# Cups A and B are cone shaped and have heights of 32 cm and 33 cm and openings with radii of 16 cm and 17 cm, respectively. If cup B is full and its contents are poured into cup A, will cup A overflow? If not how high will cup A be filled?

Dec 24, 2016

Cone B has a greater volume than cone A, so if its contents are all poured into A, it will overflow.

#### Explanation:

Volume of cone A$= \frac{1}{3} \pi {r}^{2} h$
A$= \frac{1}{3} \pi \cdot {16}^{2} \cdot 32$
$= \frac{1}{3} \cdot 3.141592654 \cdot 256 \cdot 32$
$= \frac{1}{3} \cdot 25735.927$
$= \frac{25735.927}{3}$
Vol.

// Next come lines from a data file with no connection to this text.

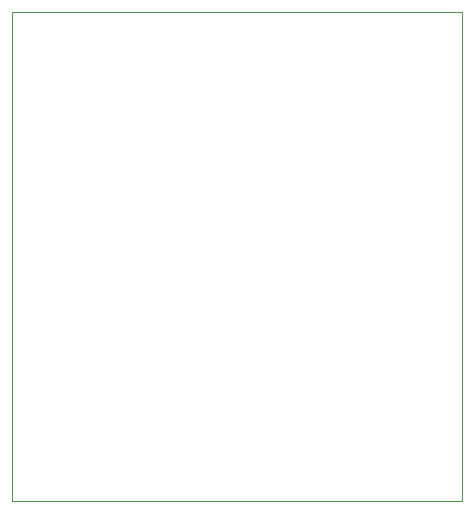
<source format=gm1>
G04 #@! TF.GenerationSoftware,KiCad,Pcbnew,5.1.5*
G04 #@! TF.CreationDate,2020-01-13T20:05:45+01:00*
G04 #@! TF.ProjectId,ESP8266_Uni,45535038-3236-4365-9f55-6e692e6b6963,rev?*
G04 #@! TF.SameCoordinates,Original*
G04 #@! TF.FileFunction,Profile,NP*
%FSLAX46Y46*%
G04 Gerber Fmt 4.6, Leading zero omitted, Abs format (unit mm)*
G04 Created by KiCad (PCBNEW 5.1.5) date 2020-01-13 20:05:45*
%MOMM*%
%LPD*%
G04 APERTURE LIST*
%ADD10C,0.050000*%
G04 APERTURE END LIST*
D10*
X146050000Y-60706000D02*
X146050000Y-19304000D01*
X107950000Y-60706000D02*
X146050000Y-60706000D01*
X107950000Y-19304000D02*
X107950000Y-60706000D01*
X146050000Y-19304000D02*
X107950000Y-19304000D01*
M02*

</source>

A$= 8578.642 c {m}^{3}$

Vol. B$= \frac{1}{3} \pi \cdot {17}^{2} \cdot 33$
$= \frac{1}{3} \cdot 3.14159254 \cdot 289 \cdot 33$
$= \frac{1}{3} \cdot 29961.369$
$= \frac{29961.369}{3}$
Vol. B$= 9987.123 c {m}^{3}$

Cone B has a greater volume than cone A, so if its contents are all poured into A, it will overflow.

$9987.123 c {m}^{3} - 8578.642 c {m}^{3} = 1408.481 c {m}^{3}$ will be left in B if A is filled from the contents of B.